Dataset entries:
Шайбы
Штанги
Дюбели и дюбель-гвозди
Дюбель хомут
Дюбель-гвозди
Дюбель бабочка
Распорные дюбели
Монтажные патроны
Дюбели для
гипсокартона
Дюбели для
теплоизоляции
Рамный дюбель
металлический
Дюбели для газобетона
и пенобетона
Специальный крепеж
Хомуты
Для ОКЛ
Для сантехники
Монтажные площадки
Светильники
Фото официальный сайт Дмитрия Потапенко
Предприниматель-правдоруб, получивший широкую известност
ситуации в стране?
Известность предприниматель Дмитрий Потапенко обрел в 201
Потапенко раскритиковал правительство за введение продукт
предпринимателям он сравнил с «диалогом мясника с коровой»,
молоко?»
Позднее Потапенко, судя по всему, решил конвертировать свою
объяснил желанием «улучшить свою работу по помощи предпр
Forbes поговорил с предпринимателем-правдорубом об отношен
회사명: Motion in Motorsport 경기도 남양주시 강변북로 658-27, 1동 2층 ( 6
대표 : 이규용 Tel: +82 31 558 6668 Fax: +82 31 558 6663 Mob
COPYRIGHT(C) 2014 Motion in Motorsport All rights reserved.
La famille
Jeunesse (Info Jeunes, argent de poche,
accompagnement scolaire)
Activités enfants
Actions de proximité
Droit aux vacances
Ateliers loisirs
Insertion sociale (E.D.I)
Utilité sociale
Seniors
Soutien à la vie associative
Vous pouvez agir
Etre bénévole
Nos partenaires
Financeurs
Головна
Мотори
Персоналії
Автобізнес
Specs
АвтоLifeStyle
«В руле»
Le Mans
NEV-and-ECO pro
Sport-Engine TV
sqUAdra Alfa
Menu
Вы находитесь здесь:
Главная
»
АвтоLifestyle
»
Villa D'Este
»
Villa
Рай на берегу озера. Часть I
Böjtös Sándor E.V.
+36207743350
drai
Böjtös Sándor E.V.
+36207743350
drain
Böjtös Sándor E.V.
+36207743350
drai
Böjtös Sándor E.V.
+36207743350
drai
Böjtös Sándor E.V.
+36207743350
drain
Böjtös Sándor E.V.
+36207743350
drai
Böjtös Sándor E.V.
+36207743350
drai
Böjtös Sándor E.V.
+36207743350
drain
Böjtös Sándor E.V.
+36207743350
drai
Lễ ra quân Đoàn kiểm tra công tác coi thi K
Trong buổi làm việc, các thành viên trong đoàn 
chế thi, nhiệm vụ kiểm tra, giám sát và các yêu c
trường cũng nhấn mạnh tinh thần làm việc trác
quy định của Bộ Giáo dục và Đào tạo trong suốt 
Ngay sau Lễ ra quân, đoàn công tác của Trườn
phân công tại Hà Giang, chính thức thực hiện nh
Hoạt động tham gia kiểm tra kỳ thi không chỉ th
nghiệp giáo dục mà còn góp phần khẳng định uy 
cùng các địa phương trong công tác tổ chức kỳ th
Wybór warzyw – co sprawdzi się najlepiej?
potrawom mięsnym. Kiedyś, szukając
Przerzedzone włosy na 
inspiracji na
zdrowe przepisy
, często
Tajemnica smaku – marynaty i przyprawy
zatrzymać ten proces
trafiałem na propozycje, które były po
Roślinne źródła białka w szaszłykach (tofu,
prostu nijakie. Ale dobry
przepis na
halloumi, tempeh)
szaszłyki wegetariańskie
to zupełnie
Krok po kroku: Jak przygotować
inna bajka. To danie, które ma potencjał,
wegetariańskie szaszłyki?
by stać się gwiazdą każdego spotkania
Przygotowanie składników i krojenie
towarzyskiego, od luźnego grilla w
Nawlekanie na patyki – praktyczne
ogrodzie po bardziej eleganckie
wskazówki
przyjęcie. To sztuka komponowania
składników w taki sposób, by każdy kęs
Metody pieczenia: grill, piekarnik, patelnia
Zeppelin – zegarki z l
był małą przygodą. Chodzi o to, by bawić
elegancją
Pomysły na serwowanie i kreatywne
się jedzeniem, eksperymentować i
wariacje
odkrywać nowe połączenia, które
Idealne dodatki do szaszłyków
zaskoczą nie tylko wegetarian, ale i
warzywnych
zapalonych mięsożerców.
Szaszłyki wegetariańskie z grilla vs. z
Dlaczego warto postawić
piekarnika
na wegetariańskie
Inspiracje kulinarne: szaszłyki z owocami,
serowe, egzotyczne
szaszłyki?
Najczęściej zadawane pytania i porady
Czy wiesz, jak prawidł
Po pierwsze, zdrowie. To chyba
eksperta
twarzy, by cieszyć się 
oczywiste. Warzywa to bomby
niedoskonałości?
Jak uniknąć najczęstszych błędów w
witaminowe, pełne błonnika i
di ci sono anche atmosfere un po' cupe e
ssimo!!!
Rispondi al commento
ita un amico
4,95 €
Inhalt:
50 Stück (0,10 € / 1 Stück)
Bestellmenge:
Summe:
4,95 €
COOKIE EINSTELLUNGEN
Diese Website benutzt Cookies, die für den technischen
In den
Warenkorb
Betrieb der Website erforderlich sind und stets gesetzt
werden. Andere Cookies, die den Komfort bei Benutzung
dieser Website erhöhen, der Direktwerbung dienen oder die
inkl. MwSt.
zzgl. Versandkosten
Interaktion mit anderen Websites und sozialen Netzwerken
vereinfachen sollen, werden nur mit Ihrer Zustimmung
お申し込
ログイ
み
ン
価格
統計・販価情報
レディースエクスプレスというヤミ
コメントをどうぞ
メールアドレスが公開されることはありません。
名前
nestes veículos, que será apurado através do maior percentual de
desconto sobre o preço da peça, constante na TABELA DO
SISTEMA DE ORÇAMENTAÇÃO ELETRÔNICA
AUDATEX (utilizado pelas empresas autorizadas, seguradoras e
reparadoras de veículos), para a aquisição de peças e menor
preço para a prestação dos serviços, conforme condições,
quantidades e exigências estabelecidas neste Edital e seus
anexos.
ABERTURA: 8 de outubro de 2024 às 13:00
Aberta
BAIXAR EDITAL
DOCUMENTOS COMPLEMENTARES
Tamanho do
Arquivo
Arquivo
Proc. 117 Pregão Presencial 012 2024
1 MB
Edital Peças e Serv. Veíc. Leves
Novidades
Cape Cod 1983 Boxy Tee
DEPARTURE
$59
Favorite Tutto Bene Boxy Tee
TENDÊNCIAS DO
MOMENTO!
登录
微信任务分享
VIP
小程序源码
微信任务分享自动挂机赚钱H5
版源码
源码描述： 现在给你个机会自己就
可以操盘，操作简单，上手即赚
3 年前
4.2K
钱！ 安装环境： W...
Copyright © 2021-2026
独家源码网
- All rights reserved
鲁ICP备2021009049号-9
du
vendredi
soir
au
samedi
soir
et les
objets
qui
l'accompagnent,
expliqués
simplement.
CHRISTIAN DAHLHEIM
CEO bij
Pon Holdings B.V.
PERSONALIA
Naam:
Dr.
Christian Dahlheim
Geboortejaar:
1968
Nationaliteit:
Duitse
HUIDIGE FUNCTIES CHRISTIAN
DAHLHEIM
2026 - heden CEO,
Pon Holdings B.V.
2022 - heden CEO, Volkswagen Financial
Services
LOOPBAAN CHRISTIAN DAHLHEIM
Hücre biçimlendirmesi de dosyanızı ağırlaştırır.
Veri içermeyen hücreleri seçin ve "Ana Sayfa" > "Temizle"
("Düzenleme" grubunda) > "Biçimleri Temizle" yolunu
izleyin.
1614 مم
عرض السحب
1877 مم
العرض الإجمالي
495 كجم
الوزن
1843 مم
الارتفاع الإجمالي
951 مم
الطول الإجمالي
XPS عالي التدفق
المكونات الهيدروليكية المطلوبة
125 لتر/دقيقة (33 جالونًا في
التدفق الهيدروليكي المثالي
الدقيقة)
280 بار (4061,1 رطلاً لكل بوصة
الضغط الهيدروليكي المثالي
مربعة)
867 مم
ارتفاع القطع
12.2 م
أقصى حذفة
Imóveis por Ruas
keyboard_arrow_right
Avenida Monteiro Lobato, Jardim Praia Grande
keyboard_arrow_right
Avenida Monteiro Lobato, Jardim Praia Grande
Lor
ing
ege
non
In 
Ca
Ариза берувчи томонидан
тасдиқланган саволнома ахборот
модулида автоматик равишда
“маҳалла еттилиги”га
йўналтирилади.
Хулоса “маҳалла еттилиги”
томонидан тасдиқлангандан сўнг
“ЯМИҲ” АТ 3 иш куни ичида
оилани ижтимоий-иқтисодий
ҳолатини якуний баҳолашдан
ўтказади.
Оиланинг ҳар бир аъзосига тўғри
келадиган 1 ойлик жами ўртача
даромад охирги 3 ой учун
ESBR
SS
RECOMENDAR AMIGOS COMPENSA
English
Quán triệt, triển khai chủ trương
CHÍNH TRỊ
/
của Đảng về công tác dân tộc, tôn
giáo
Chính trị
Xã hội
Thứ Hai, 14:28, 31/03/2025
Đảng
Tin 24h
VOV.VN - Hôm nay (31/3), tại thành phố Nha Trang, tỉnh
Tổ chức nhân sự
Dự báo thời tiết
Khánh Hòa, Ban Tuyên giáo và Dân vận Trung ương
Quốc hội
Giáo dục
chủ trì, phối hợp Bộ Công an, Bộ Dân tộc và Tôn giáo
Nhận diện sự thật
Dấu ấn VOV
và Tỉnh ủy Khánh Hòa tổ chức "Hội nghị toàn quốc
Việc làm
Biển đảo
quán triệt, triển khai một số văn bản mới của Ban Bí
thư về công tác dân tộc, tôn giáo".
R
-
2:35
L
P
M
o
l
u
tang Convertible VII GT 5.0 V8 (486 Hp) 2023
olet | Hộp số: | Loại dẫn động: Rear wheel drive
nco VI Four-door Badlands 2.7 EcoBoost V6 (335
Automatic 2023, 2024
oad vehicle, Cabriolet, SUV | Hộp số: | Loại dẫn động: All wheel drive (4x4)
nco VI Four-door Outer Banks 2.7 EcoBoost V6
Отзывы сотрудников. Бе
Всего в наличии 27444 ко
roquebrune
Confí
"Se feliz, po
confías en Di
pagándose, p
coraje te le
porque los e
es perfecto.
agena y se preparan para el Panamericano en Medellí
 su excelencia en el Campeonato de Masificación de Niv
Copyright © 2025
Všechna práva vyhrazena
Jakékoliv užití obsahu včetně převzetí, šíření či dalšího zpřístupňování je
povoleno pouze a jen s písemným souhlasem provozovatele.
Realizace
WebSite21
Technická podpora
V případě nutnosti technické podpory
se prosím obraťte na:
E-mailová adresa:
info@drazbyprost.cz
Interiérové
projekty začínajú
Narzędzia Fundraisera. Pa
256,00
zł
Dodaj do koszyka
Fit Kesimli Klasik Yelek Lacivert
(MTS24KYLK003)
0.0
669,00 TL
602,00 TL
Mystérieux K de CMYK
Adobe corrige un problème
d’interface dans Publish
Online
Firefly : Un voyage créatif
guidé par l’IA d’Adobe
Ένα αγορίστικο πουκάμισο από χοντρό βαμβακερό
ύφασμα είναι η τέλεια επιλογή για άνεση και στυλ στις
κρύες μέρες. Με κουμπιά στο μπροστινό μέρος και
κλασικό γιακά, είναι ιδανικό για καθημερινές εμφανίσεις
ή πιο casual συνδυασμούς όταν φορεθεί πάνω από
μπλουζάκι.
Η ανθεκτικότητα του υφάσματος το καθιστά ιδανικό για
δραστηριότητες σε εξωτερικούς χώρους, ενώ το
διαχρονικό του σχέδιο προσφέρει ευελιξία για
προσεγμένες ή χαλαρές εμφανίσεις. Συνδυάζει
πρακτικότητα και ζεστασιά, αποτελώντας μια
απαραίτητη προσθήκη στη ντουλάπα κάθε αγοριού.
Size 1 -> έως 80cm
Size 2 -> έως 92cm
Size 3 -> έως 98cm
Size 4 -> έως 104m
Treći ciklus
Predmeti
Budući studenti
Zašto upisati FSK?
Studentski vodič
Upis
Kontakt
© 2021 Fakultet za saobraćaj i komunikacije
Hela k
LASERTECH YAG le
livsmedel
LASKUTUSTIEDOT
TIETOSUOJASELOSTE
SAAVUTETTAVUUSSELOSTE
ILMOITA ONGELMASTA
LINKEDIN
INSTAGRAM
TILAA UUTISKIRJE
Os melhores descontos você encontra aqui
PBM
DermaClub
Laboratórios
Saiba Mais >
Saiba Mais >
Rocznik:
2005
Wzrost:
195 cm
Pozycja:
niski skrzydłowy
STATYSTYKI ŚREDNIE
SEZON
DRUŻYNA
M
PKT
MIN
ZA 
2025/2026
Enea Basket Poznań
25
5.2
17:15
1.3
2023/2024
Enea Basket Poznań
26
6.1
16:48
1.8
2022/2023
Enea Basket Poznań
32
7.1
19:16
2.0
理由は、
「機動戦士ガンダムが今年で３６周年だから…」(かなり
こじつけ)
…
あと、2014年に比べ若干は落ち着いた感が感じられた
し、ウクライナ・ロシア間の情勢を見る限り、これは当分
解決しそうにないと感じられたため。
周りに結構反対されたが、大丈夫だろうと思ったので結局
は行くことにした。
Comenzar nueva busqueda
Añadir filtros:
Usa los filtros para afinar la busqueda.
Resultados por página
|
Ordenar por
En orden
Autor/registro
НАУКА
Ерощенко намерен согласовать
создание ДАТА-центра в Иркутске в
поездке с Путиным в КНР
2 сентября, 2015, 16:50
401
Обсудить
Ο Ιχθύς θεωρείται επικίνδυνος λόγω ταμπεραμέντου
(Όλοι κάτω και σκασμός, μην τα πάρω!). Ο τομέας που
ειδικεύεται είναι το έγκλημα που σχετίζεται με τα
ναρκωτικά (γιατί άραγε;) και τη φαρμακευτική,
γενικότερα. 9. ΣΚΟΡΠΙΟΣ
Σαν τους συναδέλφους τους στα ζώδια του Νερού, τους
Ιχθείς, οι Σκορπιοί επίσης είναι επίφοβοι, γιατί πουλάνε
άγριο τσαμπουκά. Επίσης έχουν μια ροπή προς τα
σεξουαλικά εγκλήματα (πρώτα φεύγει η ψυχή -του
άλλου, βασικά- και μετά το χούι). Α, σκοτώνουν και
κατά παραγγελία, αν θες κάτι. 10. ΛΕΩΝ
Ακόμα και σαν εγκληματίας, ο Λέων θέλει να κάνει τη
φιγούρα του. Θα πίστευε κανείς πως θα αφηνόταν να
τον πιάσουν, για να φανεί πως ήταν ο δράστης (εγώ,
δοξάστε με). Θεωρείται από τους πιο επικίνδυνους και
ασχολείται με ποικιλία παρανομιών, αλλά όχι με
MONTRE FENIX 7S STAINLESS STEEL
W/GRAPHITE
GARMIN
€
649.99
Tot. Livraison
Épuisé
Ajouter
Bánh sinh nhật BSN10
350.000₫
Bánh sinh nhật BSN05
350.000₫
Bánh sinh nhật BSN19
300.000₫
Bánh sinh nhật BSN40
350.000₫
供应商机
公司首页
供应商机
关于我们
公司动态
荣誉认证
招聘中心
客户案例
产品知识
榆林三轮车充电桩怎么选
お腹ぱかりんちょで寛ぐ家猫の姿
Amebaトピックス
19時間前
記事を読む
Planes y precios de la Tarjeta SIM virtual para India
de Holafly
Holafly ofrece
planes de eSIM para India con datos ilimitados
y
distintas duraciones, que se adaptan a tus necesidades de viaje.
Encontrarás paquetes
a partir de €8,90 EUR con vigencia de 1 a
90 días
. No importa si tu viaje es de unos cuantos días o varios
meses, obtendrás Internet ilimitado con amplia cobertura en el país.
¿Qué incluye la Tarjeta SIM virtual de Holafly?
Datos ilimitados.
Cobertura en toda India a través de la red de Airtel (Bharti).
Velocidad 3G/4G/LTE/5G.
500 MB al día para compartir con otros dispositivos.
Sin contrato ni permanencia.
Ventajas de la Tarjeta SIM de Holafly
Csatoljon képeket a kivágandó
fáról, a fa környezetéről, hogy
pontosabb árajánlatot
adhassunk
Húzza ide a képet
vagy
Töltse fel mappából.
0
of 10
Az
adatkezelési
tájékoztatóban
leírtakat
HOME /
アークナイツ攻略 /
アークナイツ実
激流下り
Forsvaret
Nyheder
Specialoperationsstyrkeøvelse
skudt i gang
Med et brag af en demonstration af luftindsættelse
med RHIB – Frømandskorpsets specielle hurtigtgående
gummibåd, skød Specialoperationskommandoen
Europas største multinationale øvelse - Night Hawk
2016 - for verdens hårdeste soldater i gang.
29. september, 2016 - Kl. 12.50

§ Exercise
Every line above that includes the string "ιδανικό" should be counted, and the answer should be that number only.

§ Finished task
2